- _WHAT THIS TASK INVOLVES_
Find the line with "谢，再配合饮食生活调理巩固效果，形成完整". Transcribe it and each later line of the data exactly, up to and including the last.

────────────────────────────────────────

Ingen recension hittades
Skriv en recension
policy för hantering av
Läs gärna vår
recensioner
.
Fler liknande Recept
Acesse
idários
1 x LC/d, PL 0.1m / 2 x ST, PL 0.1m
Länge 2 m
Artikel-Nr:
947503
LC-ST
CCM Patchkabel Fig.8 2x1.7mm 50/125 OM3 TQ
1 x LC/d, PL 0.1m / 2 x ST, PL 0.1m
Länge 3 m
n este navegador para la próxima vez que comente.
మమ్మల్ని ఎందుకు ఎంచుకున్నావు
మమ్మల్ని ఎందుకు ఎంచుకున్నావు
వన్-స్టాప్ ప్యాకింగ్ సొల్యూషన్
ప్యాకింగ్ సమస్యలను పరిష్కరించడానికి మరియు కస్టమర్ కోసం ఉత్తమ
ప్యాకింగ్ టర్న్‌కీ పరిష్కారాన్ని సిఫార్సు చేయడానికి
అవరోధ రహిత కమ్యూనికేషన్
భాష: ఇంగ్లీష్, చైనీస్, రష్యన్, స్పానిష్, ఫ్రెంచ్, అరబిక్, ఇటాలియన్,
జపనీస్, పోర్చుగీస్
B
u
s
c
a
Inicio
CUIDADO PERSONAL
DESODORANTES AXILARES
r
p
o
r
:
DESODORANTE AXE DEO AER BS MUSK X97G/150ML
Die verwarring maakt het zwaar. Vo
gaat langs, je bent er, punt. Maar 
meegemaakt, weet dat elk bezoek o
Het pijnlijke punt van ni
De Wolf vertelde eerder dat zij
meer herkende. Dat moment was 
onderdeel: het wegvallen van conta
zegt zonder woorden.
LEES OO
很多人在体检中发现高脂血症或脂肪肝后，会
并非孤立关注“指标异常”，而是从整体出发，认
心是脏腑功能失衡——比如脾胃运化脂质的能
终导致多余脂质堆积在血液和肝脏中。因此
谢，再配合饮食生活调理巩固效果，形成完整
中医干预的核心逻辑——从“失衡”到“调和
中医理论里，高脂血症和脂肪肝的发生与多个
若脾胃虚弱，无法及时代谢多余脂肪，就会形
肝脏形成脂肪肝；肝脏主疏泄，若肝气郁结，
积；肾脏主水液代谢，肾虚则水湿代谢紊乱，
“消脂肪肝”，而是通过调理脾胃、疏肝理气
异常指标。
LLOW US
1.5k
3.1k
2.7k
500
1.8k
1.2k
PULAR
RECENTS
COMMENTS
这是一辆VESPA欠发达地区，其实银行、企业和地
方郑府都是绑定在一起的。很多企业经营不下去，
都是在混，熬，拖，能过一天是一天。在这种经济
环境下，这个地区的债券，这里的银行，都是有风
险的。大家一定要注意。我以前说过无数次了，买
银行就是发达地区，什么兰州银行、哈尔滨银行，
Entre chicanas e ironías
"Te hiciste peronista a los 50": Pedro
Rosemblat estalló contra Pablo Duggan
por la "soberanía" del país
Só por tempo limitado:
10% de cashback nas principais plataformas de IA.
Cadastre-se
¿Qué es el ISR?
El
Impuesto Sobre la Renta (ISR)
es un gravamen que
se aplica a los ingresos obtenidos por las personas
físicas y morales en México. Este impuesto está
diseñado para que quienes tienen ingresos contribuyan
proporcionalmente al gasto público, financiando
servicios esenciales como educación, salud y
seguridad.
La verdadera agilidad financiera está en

────────────────────────────────────────

- _RESPONSE TO THE EXERCISE_
谢，再配合饮食生活调理巩固效果，形成完整
中医干预的核心逻辑——从“失衡”到“调和
中医理论里，高脂血症和脂肪肝的发生与多个
若脾胃虚弱，无法及时代谢多余脂肪，就会形
肝脏形成脂肪肝；肝脏主疏泄，若肝气郁结，
积；肾脏主水液代谢，肾虚则水湿代谢紊乱，
“消脂肪肝”，而是通过调理脾胃、疏肝理气
异常指标。
LLOW US
1.5k
3.1k
2.7k
500
1.8k
1.2k
PULAR
RECENTS
COMMENTS
这是一辆VESPA欠发达地区，其实银行、企业和地
方郑府都是绑定在一起的。很多企业经营不下去，
都是在混，熬，拖，能过一天是一天。在这种经济
环境下，这个地区的债券，这里的银行，都是有风
险的。大家一定要注意。我以前说过无数次了，买
银行就是发达地区，什么兰州银行、哈尔滨银行，
Entre chicanas e ironías
"Te hiciste peronista a los 50": Pedro
Rosemblat estalló contra Pablo Duggan
por la "soberanía" del país
Só por tempo limitado:
10% de cashback nas principais plataformas de IA.
Cadastre-se
¿Qué es el ISR?
El
Impuesto Sobre la Renta (ISR)
es un gravamen que
se aplica a los ingresos obtenidos por las personas
físicas y morales en México. Este impuesto está
diseñado para que quienes tienen ingresos contribuyan
proporcionalmente al gasto público, financiando
servicios esenciales como educación, salud y
seguridad.
La verdadera agilidad financiera está en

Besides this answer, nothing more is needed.